What is required
Only one part of the listing is needed: the lines from the one with "left shoulder: (285, 244)" through the last line, copied exactly and free of pictures.

Source records
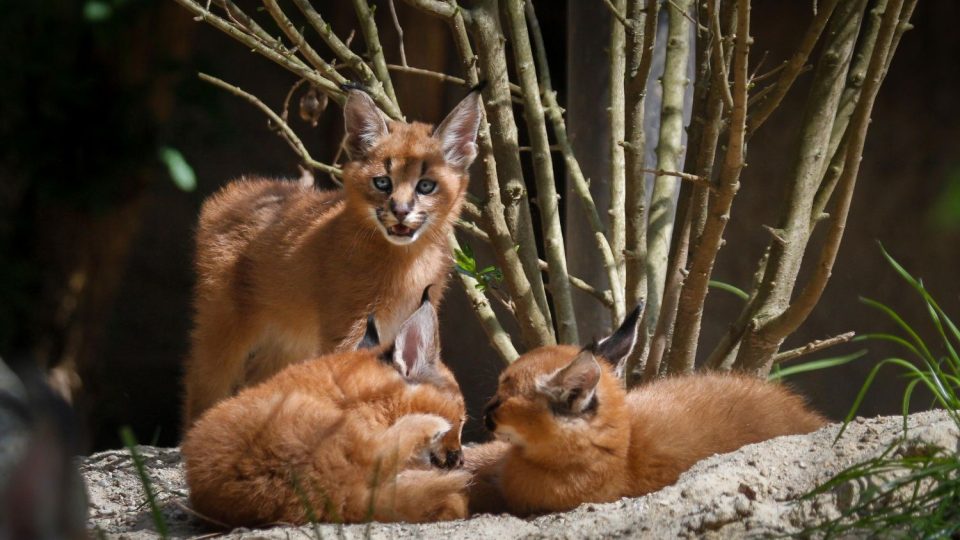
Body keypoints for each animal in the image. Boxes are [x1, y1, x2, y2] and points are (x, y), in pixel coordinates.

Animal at [182, 88, 480, 424]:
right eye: (382, 182)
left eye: (426, 186)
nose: (401, 211)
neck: (407, 261)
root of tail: (241, 187)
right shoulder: (350, 329)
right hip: (224, 325)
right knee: (204, 383)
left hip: (290, 340)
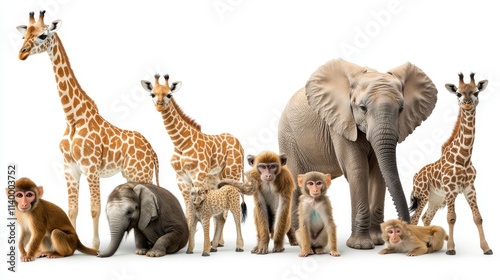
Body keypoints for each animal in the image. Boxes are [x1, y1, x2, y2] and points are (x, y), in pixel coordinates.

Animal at [16, 10, 159, 249]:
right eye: (23, 35)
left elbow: (94, 209)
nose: (21, 53)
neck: (72, 118)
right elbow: (72, 209)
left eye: (43, 35)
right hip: (131, 175)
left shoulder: (91, 167)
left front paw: (95, 246)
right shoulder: (70, 168)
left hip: (142, 172)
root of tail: (153, 151)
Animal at [141, 73, 244, 248]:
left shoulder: (198, 175)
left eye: (169, 94)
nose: (160, 105)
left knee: (229, 209)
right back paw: (218, 242)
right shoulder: (181, 179)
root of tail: (240, 145)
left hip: (232, 173)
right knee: (220, 208)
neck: (180, 143)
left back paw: (232, 244)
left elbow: (200, 209)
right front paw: (190, 244)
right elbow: (189, 210)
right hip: (215, 178)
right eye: (152, 94)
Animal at [280, 58, 440, 249]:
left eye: (401, 109)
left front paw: (378, 240)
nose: (413, 203)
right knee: (295, 186)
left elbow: (378, 173)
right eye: (362, 108)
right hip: (288, 139)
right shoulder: (342, 122)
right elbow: (357, 170)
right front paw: (360, 245)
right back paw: (298, 241)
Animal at [408, 72, 494, 256]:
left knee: (426, 217)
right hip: (422, 195)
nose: (467, 104)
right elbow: (452, 218)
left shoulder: (470, 188)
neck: (464, 157)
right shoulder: (450, 189)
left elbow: (478, 217)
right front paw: (451, 249)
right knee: (414, 218)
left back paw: (429, 246)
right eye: (458, 94)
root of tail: (416, 175)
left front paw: (486, 248)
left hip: (435, 199)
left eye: (476, 92)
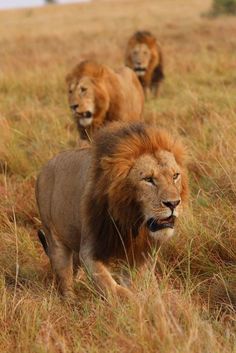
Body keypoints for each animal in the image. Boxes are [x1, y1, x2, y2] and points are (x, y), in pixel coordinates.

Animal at [36, 121, 189, 300]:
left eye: (175, 176)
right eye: (148, 179)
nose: (173, 203)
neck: (132, 221)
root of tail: (45, 167)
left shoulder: (139, 256)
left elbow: (143, 287)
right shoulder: (90, 251)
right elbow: (113, 289)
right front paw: (133, 303)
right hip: (54, 238)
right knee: (64, 275)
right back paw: (70, 300)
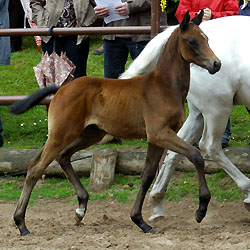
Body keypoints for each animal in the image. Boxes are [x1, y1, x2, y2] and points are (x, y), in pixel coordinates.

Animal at [9, 10, 221, 236]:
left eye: (207, 39)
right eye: (192, 41)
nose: (216, 64)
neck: (164, 87)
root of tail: (61, 89)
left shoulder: (156, 138)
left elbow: (147, 175)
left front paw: (140, 220)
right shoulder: (160, 134)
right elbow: (195, 155)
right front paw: (201, 210)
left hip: (89, 134)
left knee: (61, 157)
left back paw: (81, 208)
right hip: (62, 134)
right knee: (36, 168)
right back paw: (21, 223)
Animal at [119, 15, 250, 221]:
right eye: (193, 41)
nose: (215, 64)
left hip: (199, 114)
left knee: (179, 150)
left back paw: (157, 201)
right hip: (217, 107)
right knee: (209, 146)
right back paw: (247, 191)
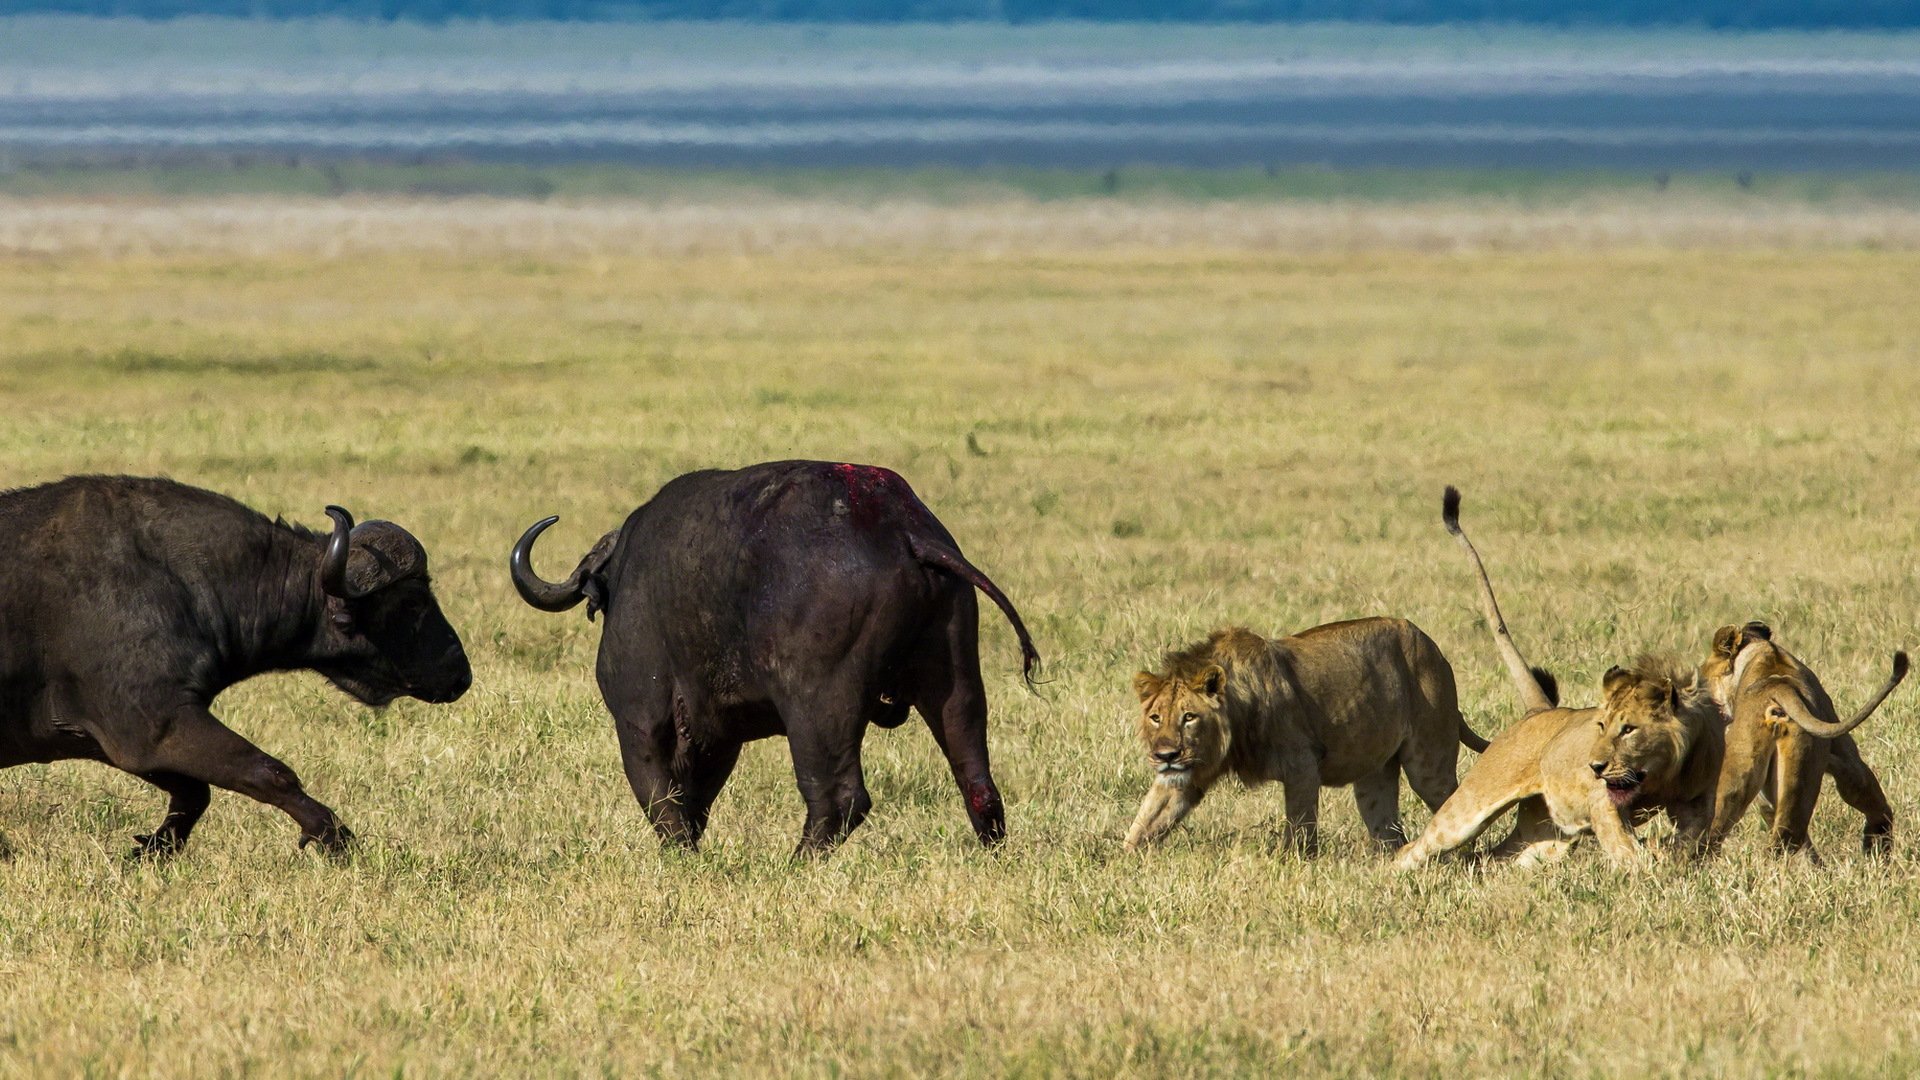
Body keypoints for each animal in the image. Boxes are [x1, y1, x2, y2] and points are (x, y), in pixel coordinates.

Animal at [1122, 618, 1490, 855]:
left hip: (1428, 763)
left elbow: (1300, 828)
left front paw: (1292, 864)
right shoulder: (1185, 777)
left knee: (1454, 804)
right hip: (1374, 773)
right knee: (1387, 828)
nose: (1166, 756)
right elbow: (1147, 821)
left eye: (1189, 717)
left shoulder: (1302, 766)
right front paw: (1123, 862)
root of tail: (1435, 650)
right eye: (1156, 718)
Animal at [1393, 488, 1724, 870]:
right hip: (1470, 809)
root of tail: (1539, 711)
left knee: (1495, 859)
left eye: (1629, 729)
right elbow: (1626, 847)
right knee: (1418, 846)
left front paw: (1673, 859)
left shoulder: (1697, 801)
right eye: (1601, 725)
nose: (1595, 766)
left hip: (1542, 838)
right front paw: (1646, 862)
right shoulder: (1603, 802)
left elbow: (1690, 837)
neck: (1662, 770)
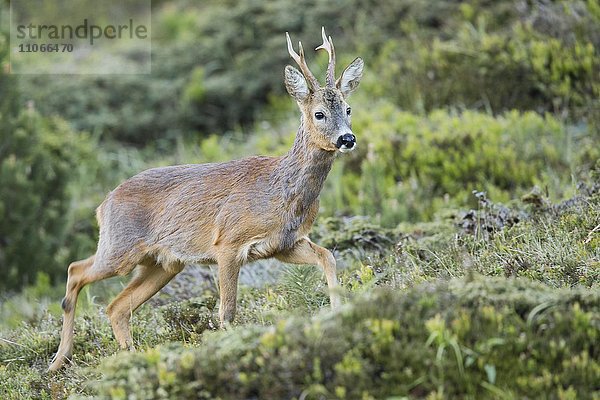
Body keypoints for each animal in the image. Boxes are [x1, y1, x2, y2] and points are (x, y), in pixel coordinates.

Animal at [49, 27, 360, 372]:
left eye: (348, 108)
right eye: (319, 113)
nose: (347, 138)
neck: (281, 191)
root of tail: (102, 205)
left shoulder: (285, 244)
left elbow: (327, 256)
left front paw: (337, 311)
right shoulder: (228, 242)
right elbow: (227, 310)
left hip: (163, 263)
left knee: (116, 306)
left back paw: (131, 359)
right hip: (120, 248)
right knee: (76, 271)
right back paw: (59, 360)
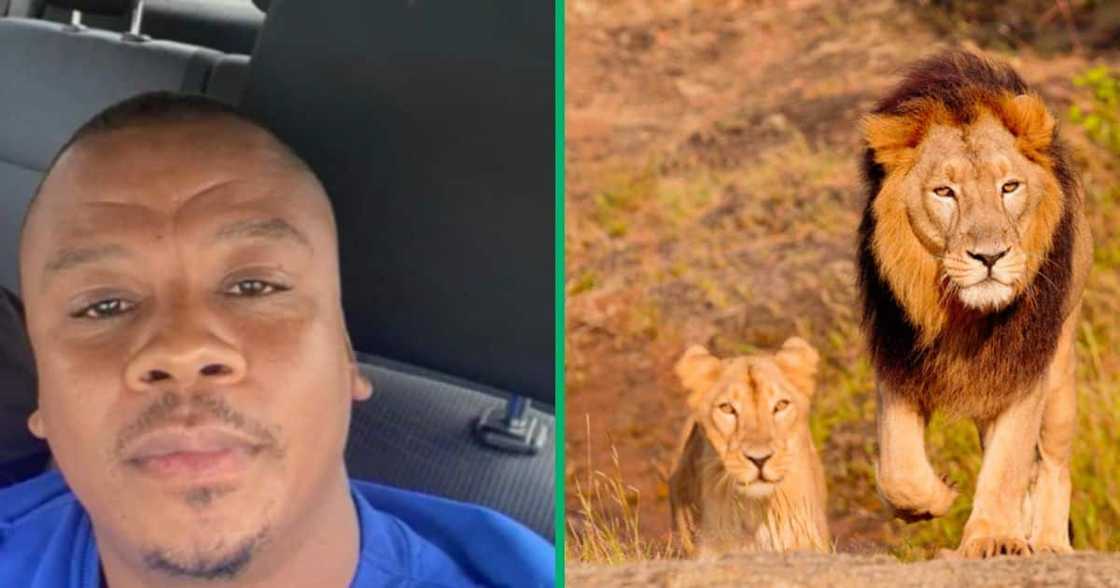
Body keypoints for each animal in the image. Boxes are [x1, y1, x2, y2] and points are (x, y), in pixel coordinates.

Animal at [858, 51, 1092, 558]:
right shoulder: (897, 356)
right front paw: (936, 497)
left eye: (1010, 187)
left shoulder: (1025, 366)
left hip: (1062, 367)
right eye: (945, 192)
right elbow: (900, 469)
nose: (990, 256)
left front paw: (994, 538)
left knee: (1052, 462)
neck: (963, 313)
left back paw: (1048, 542)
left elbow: (1009, 464)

Answer space
left shoulder: (285, 244)
left elbow: (327, 256)
left front paw: (337, 311)
right shoulder: (228, 242)
right elbow: (227, 310)
left hip: (163, 263)
left knee: (116, 306)
left back paw: (131, 359)
right hip: (120, 248)
right knee: (76, 271)
right back paw: (59, 360)
Body keypoints for each animal in the image. Boxes are [x1, y1, x2, y2] and points are (x, y), in pixel coordinates.

Animal at [858, 51, 1092, 558]:
right shoulder: (897, 356)
right front paw: (936, 497)
left eye: (1010, 187)
left shoulder: (1025, 366)
left hip: (1062, 367)
right eye: (945, 192)
right elbow: (900, 469)
nose: (990, 256)
left front paw: (994, 538)
left knee: (1052, 462)
neck: (963, 313)
left back paw: (1048, 542)
left elbow: (1009, 464)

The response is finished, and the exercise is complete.